Single by Seether

from the album Isolate and Medicate
- Released: 28 April 2015
- Recorded: 2013–2014
- Genre: Alternative rock; post-grunge;
- Length: 3:18
- Label: Bicycle
- Songwriters: Shaun Morgan; Dale Stewart; John Humphrey;
- Producer: Brendan O'Brien

Seether singles chronology
| "Same Damn Life" (2014) | "Nobody Praying for Me" (2015) | "Save Today" (2015) |

Music video
- "Nobody Praying for Me" on YouTube

= Nobody Praying for Me =

"Nobody Praying for Me" is a song by South African rock band Seether. It was released on 28 April 2015 as the third single from their sixth studio album Isolate and Medicate.

On June 30, Seether released an interactive set of music videos for their single, "Nobody Praying for Me", which centered on perspective when it comes to discrimination and police. Frontman Shaun Morgan said of the video that "our goal in creating this video is for people to educate themselves and make an informed decision on their own, rather than being told by any media outlet saying, this is what you should be thinking, this is what is right. The whole point is to try to shift the way we look at things and to not always leap to our pre-conceived conclusions, which is mostly racially and profile-based, because that's what we get fed all the time. I've been guilty of it too. It's very unfortunate, and it's getting worse instead of better".

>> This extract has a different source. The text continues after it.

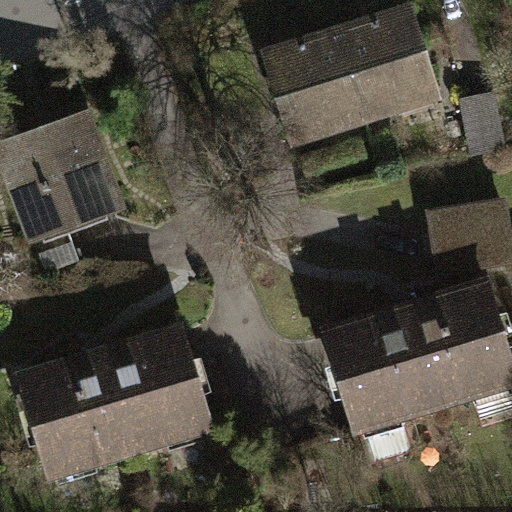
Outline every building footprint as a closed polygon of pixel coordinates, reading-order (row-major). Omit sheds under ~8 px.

The music video was directed by Sherif Higazy.

"Nobody Praying for Me" has garnered criticism due to similarities with the song "Daisy" by Brand New in their syllabic patterns and lyrical formulas. Morgan had previously listed Daisy as one of his five favorite albums and Brand New as one of his favorite bands.

== Charts ==

| Chart (2015) | Peak position |
|---|---|
| Canada Rock (Billboard) | 37 |
| US Hot Rock & Alternative Songs (Billboard) | 39 |
| US Rock & Alternative Airplay (Billboard) | 29 |

==Certifications==

| Region | Certification | Certified units/sales |
| United States (RIAA) | Platinum | 1,000,000^{‡} |
^{‡} Sales+streaming figures based on certification alone.